Wagner has invited the members of her team to each contribute a piece to Blue Reverie installed in various sites throughout the house including work by Sophia Ramirez, Deirdre Visser, Nathan Kosta, Martín Rodriguez Serrano, Anika Murthy, and TZ Jiang.
Blue Reverie is supported by the Andy Warhol Foundation for the Visual Arts and Teiger Foundation.
About Catherine Wagner
For over thirty years, Catherine Wagner (b. 1953, San Francisco, CA) has been observing the built environment as a metaphor for how we construct our cultural identities. She has examined institutions as various as art museums, science labs, the home, and Disneyland. Wagner’s process involves the investigation of what art critic David Bonetti calls “the systems people create, our love of order, our ambition to shape the world, the value we place on knowledge, and the tokens we display to express ourselves.”

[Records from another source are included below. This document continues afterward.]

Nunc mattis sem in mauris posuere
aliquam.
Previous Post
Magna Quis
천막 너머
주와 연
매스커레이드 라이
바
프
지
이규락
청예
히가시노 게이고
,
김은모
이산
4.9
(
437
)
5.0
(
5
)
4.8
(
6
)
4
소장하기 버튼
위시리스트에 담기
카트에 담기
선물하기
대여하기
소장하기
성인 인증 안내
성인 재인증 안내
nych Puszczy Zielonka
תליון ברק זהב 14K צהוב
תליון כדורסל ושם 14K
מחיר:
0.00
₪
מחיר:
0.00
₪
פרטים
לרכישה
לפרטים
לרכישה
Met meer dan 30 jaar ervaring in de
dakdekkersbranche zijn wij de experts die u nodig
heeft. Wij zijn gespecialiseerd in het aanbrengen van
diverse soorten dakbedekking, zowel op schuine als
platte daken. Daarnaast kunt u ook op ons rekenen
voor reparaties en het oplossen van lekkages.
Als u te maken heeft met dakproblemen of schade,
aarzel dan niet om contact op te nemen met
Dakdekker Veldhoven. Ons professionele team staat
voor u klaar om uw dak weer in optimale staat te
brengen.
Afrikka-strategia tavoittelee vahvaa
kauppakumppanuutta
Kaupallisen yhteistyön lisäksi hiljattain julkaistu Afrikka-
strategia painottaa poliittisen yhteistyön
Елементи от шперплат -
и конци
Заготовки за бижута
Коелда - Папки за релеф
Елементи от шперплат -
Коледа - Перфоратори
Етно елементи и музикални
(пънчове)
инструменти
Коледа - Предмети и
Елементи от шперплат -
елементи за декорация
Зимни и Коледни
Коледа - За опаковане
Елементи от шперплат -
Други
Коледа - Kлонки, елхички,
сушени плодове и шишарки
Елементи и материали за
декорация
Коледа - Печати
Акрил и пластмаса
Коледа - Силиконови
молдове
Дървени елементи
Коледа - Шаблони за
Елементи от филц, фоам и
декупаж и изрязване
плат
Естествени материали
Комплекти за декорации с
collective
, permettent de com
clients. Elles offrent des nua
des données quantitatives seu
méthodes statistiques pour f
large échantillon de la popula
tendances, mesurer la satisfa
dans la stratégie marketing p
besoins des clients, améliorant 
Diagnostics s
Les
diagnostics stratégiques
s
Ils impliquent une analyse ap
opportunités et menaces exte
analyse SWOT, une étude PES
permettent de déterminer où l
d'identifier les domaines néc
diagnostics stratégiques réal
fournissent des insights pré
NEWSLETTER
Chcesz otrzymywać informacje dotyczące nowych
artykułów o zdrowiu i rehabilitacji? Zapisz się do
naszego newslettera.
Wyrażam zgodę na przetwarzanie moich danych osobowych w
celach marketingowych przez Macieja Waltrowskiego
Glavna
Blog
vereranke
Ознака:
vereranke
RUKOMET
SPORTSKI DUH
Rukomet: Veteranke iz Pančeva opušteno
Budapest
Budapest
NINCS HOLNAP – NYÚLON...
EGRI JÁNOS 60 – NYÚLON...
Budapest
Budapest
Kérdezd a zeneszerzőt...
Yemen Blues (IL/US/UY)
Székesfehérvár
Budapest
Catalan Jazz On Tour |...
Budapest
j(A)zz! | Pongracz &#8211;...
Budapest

While Wagner has spent her life residing in California, she has also been an active international artist, working photographically, as well as creating site-specific, public art, and lecturing extensively at museums and universities. She has received many major awards, including the Rome Prize (2013-2014), a Guggenheim Fellowship, NEA Fellowships, and the Ferguson Award. In 2001, Wagner was named one of Time Magazine’s Fine Arts Innovators of the Year. Her work is represented in major collections nationally and around the world, such as the Los Angeles County Museum of Art, SFMOMA, The Whitney Museum of American Art, MOMA, Tate Modern, Museo d’Arte Moderna di Bologna, Museum Folkwang, and MFA Houston. She has also published several monographs, including Place, History, and the Archive, and American Classroom, Art & Science: Investigating Matter, and Cross Sections.
Wagner is an Emeritus Professor of Studio Art at Mills College at Northeastern University. She is represented by Jessica Silverman, San Francisco, CA and Gallery Luisotti, Los Angeles, CA.